By Space.com
|NASA's planet-hunting Kepler spacecraft may be dead, but its discoveries keep rolling in.
Scientists analyzing data gathered by Kepler, which NASA retired in November 2018, just found a hidden gem: an Earth-size world that may be capable of supporting life as we know it.
The exoplanet, Kepler-1649c, circles a red dwarf star that lies 300 light-years from Earth, a new study reports. Kepler-1649c completes one orbit every 19.5 Earth days, putting the alien planet in its host star's “habitable zone,” the just-right range of distances where liquid water could exist on a world's surface. (Because red dwarfs are so dim, their habitable zones lie quite close.)
“This intriguing, distant world gives us even greater hope that a second Earth lies among the stars, waiting to be found,” Thomas Zurbuchen, associate administrator of NASA's Science Mission Directorate, said in a statement
Kepler hunted for planets using the “transit method,” monitoring stars for tiny brightness dips caused by planets crossing their faces from the spacecraft's perspective. Kepler did this in two phases: on its main mission, which lasted until 2013, and during an extended mission called K2, which wrapped up 17 months ago when the spacecraft ran out of fuel.
Both of these campaigns were very successful. Kepler spotted about two-thirds of the 4,100 confirmed exoplanets that astronomers have discovered to date. And the spacecraft's observations suggest that 20-25% of the 200 billion or so stars in the Milky Way galaxy host rocky worlds in the habitable zone. That's a lot of potentially life-supporting real estate.
Kepler's huge dataset will keep astronomers occupied for years. Some of this work involves double-checking, trying to dig up bona fide planets that previous vetting software had mislabeled as false positives. And there are many false positives in the Kepler data, because lots of things other than orbiting planets can cause stellar brightness dips. (For example, many stars exist in binary systems, and Kepler commonly saw eclipses of one star by its binary companion.)

#### [Parts of the exercise]
1. According to the article about Kepler-1649c, how far from Earth is the red dwarf star that the planet circles?
2. Print everything in the article about Kepler-1649c from "Both of these" down to "life-supporting real estate.".
3. Say whether each statement agrees with the article about Kepler-1649c, answering yes or no and quoting the deciding words: (a) Kepler's main mission lasted until 2013. (b) Kepler-1649c completes one orbit every 30 Earth days. (c) Kepler spotted about half of the confirmed exoplanets discovered to date.

#### [Dataset content]
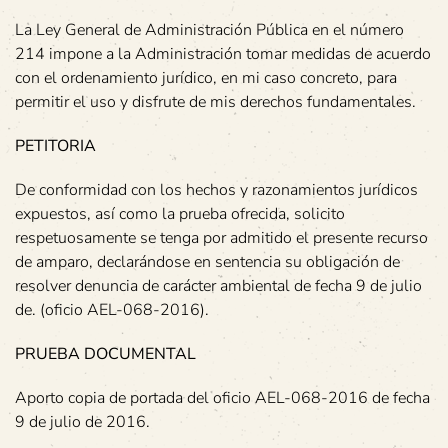
La Ley General de Administración Pública en el número
214 impone a la Administración tomar medidas de acuerdo
con el ordenamiento jurídico, en mi caso concreto, para
permitir el uso y disfrute de mis derechos fundamentales.
PETITORIA
De conformidad con los hechos y razonamientos jurídicos
expuestos, así como la prueba ofrecida, solicito
respetuosamente se tenga por admitido el presente recurso
de amparo, declarándose en sentencia su obligación de
resolver denuncia de carácter ambiental de fecha 9 de julio
de. (oficio AEL-068-2016).
PRUEBA DOCUMENTAL
Aporto copia de portada del oficio AEL-068-2016 de fecha
9 de julio de 2016.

#### [Responses by item number]
1. 300 light-years

2.
Both of these campaigns were very successful. Kepler spotted about two-thirds of the 4,100 confirmed exoplanets that astronomers have discovered to date. And the spacecraft's observations suggest that 20-25% of the 200 billion or so stars in the Milky Way galaxy host rocky worlds in the habitable zone. That's a lot of potentially life-supporting real estate.

3.
(a) Yes: "on its main mission, which lasted until 2013"
(b) No: "Kepler-1649c completes one orbit every 19.5 Earth days"
(c) No: "Kepler spotted about two-thirds of the 4,100 confirmed exoplanets that astronomers have discovered to date"